If you are injured in a road traffic accident and your insurance company pay compensation to the other driver, does this prevent you from bringing a claim against that driver for your own injuries? Interestingly, it doesn’t; provided that your claim has reasonable prospects of success and your motor insurers have settled the claim without admitting that you were responsible for the accident (“without prejudice”).
I recently acted for Mrs C, a driver who was hit when another driver, Mr F, pulled out from a side road and collided with her vehicle. Mr F was quick to bring a claim against Mrs C and, on the basis of Mr F’s account alone, Mrs C’s motor insurers agreed to compensate Mr F in full on a “without prejudice” basis.

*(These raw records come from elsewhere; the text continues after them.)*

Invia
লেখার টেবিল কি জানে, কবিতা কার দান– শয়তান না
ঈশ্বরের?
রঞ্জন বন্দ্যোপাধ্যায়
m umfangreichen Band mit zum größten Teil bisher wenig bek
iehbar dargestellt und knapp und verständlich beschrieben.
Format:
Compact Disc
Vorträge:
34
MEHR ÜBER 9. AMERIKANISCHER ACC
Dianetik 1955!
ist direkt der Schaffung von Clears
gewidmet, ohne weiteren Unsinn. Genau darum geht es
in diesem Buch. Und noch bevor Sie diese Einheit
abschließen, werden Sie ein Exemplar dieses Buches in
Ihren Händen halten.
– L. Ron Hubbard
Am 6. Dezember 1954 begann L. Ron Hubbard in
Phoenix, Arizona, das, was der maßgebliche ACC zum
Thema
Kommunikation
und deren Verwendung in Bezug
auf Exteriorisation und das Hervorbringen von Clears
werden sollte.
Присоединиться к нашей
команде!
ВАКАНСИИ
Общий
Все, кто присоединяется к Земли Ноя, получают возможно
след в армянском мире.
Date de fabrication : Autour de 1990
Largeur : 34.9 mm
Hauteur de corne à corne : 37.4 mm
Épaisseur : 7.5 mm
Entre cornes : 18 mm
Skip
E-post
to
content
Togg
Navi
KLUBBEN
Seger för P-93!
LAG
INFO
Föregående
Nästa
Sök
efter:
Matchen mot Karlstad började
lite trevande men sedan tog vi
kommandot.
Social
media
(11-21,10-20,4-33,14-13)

Mrs C had been my previous client and sought my advice on whether she could claim for her injuries as she felt that Mr F was at fault for the accident. Based on what my client told me, I considered that she had good prospects of showing that Mr F was, in fact, to blame for the accident if we could substantiate her account of events. I applied for a copy of the police report (which presumably my client’s insurers did not do), which supported what she had told me. My client was then successful in bringing a claim against Mr F’s insurers and was compensated in full for her injuries.
Given that a claim against my client’s insurance policy by a third party would have increased her premium and the fact that Mr F appeared to have committed fraud (which makes the vast majority of personal injury solicitors extremely angry given the media's already less than positive representation of our industry), I also sent a copy of the police report to her insurers. They can now pursue Mr F for fraud if they wish to. I was surprised that my client’s insurers didn’t investigate this case properly given that there was objective evidence easily available in the police report.